The storied and rich 50-year history of the Pound Ridge Tennis Club started with the great generosity of our founding members. In the spring of 1962, Paul and Maisie Kohnstamm made their tennis court on Lower Shad Road available to their neighbors. Players swarmed on and off the court every hour, every weekend, spring, summer, and fall, dispatched by Joan Silbersher. By the end of two seasons, this produced an effort by Joan to form a small club. In April of 1964, twenty-five of the “regulars” met to discuss the creation of The Pound Ridge Tennis Club. They reached several points of agreement: the club should be small and simple, non-profit, with top quality clay courts, platform tennis courts, no swimming, and eventually, a small attractive clubhouse. A steering committee was formed, chaired by Joan Silbersher. which included Tom Ratliffe, John Kornblith, and Bill McCauley. The committee did research, developed plans, gathered estimates, prepared a budget, inspected sites, and enrolled membership support.
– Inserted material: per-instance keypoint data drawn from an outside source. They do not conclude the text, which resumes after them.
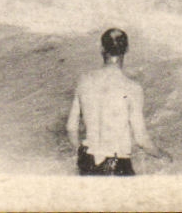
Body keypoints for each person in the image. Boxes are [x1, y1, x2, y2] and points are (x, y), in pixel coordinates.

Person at [66, 28, 168, 176]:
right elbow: (141, 140)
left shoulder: (84, 81)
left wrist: (81, 154)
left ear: (101, 48)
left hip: (87, 162)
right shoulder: (132, 88)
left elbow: (71, 128)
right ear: (126, 49)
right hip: (117, 165)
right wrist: (164, 156)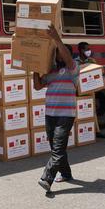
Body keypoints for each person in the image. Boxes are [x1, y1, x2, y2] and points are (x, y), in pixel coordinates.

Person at [33, 25, 80, 192]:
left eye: (61, 51)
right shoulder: (51, 71)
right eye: (57, 52)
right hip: (50, 114)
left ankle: (47, 178)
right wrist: (35, 67)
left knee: (58, 147)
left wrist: (56, 39)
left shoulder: (72, 69)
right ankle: (66, 173)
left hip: (65, 115)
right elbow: (38, 86)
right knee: (56, 148)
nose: (58, 54)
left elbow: (67, 58)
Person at [75, 42, 105, 139]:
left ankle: (96, 131)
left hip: (90, 90)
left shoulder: (92, 61)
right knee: (80, 111)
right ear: (81, 50)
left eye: (89, 49)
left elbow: (97, 73)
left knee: (92, 110)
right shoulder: (75, 62)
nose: (89, 51)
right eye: (86, 49)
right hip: (79, 91)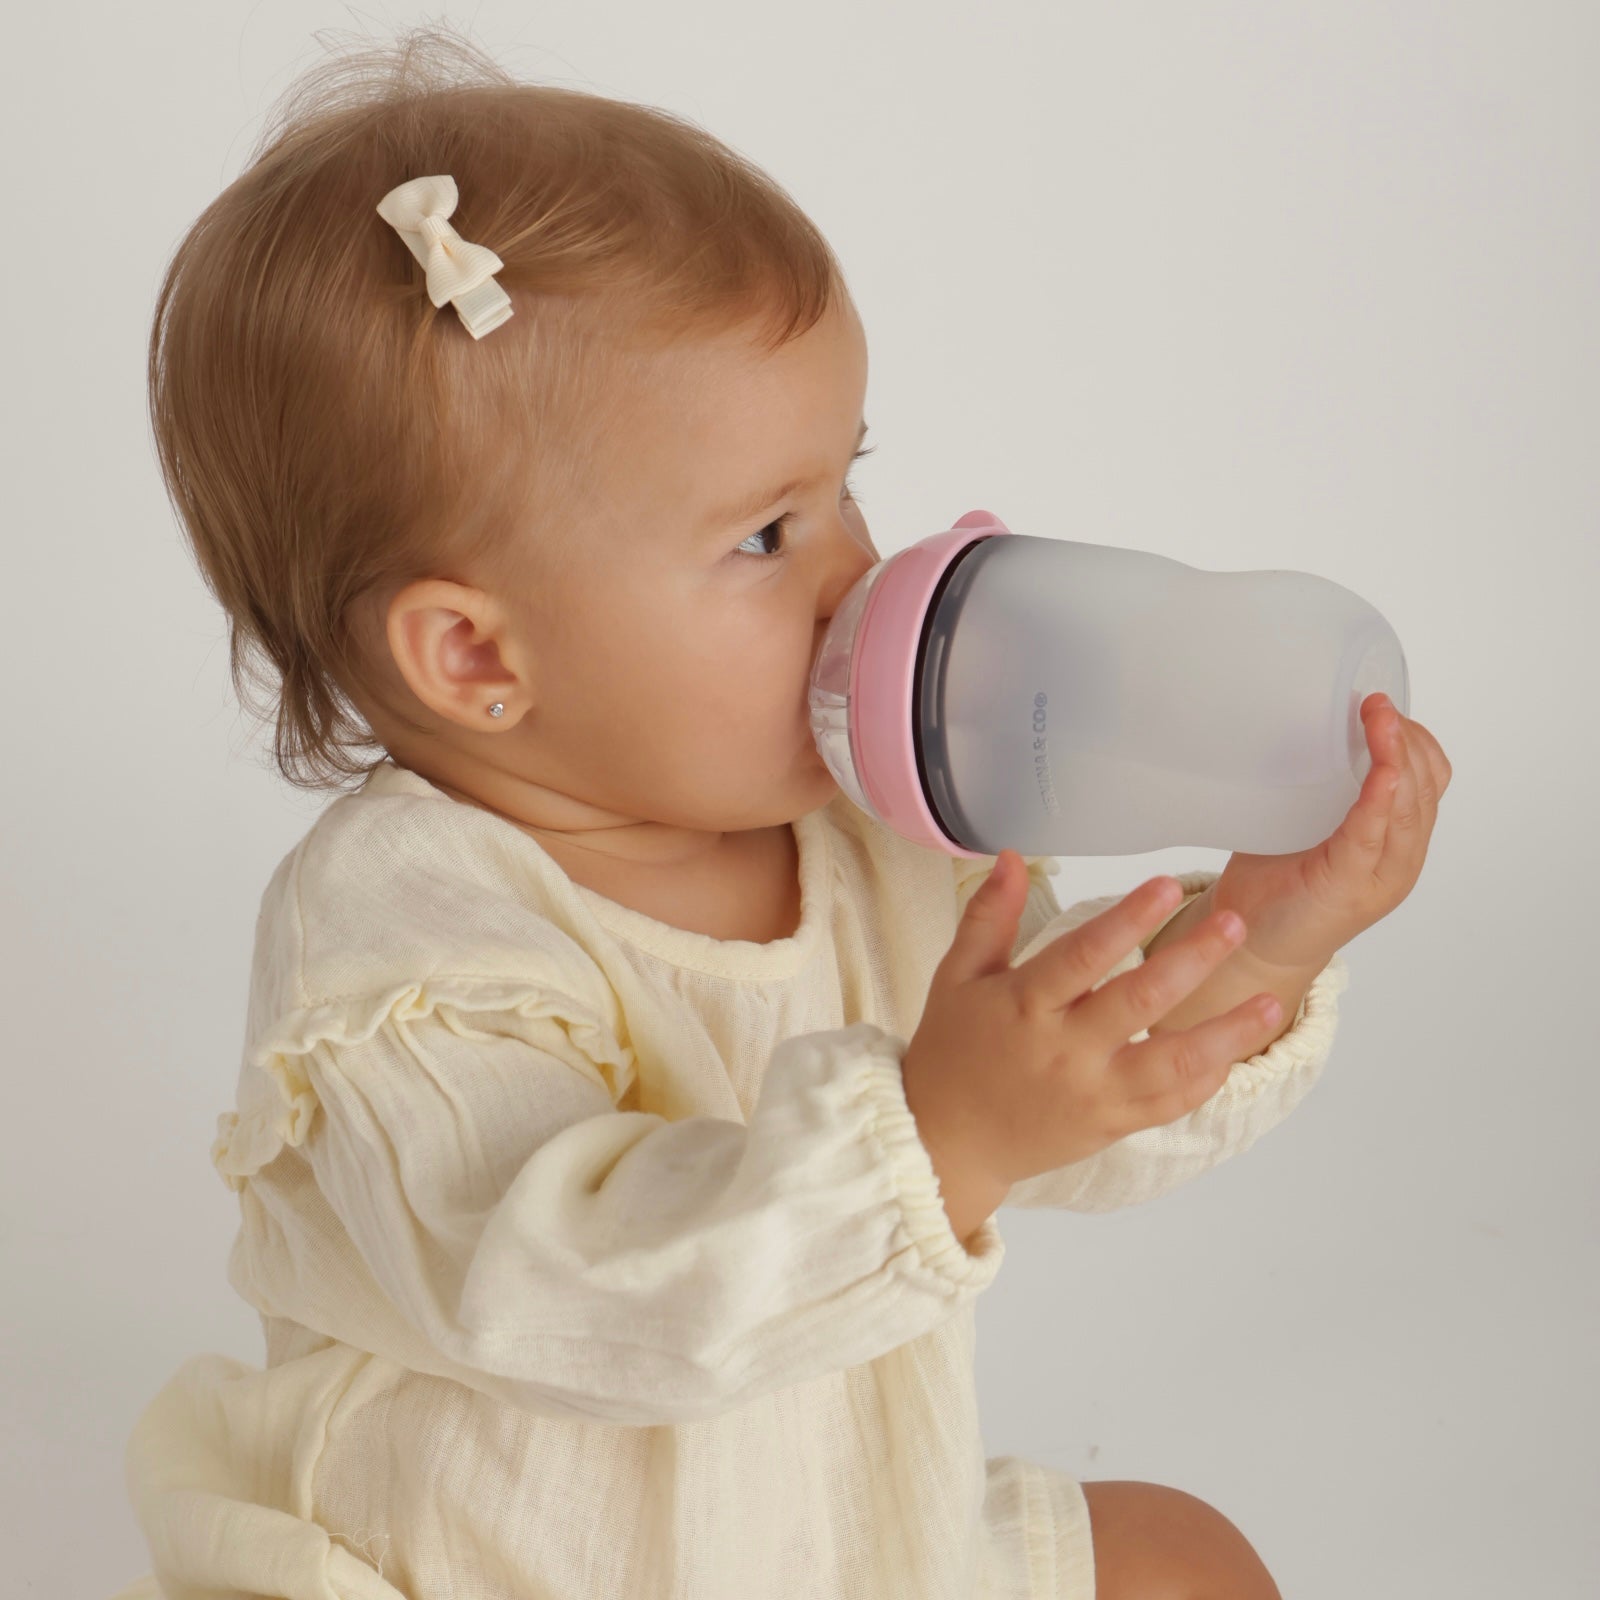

In 1964, the committee filed official incorporation papers with the State of New York – the event to which the Pound Ridge Tennis Club dates its founding. That summer, while play continued at the Kohnstamms’, the committee applied to the Pound Ridge Town Board for a permit to base the Club on a parcel on Stone Hill Road, but neighbor opposition forced the committee to abandon the site. In the fall, the committee tried again, seeking a permit for the present eight-acre site on Pound Ridge Road at Major Lockwood Lane. After many more preparations, public meetings and neighbor objections, in March of 1965 the Club received the first Special Use Permit ever issued in Pound Ridge.
By early July 1965, the first three tennis courts were built and in use, creating a gratifying facility for the Charter Members who produced the bond sales necessary to proceed with the financial responsibilities of taking title to the property and contracting for the construction of the courts and driveway.
Each year facilities were added as membership grew, and by 1969 the club had six tennis courts and two platform tennis courts, and had reached maximum membership of 110 bondholding families. The clubhouse was financed and completed in 1970, and lights were added to the platform courts. In 1974, the seventh tennis court was added and membership increased to 125 bondholders. By 1978, a fully automatic watering system and third platform court had been added and ten additional bondholders were approved by the town board. In 1983 the clubhouse was refurbished and a new aluminum deck was added to platform Court 3. The town approved the addition of fifteen new bondholders in 1984 bringing the total to 150. In 1987, after 20 years of hard play, the wooden decks on platform Courts 1 and 2 were replaced with aluminum. In 1994/1995 a new canopy and benches were installed, and Courts 6 and 7 were resurfaced, thereby completing the total renovation of all seven tennis courts begun in 1991. In 1998 the three platform courts were converted to aluminum superstructures, the walkways rebuilt, and the electrical service and controls upgraded.
Throughout the club history, capital improvement projects continued. In 2008, the Club launched a multi-year program to upgrade the sprinkler system. A new pump was installed and sprinklers replaced on Courts 4 and 5 the first year. A year later, sprinklers were replaced on Courts 1, 2 and 3. The work involved excavation and repositioning of the underground PVC pipes and the addition of new adjustable sprinkler heads. The work was completed in 2013 with the replacement of sprinklers on Courts 6 and 7. In the spring of 2013, the wooden deck under the canopy between Courts 3 and 4 – showing its age after 20 years of service – also was rebuilt. A regulation ping-pong table was purchased for the clubhouse in 2009 to give members another cold-weather option besides paddle.
Even among the Club’s founding members, Joan Silbersher occupies a special place. Joan presided over the Club’s affairs during its formative years and after. For 12 years, there were very few jobs beyond Joan’s reach. She did everything from writing monthly newsletters, organizing board meetings and supervising construction to general handyman work. The members are ever grateful to Joan for her unstinting efforts on behalf of the Club.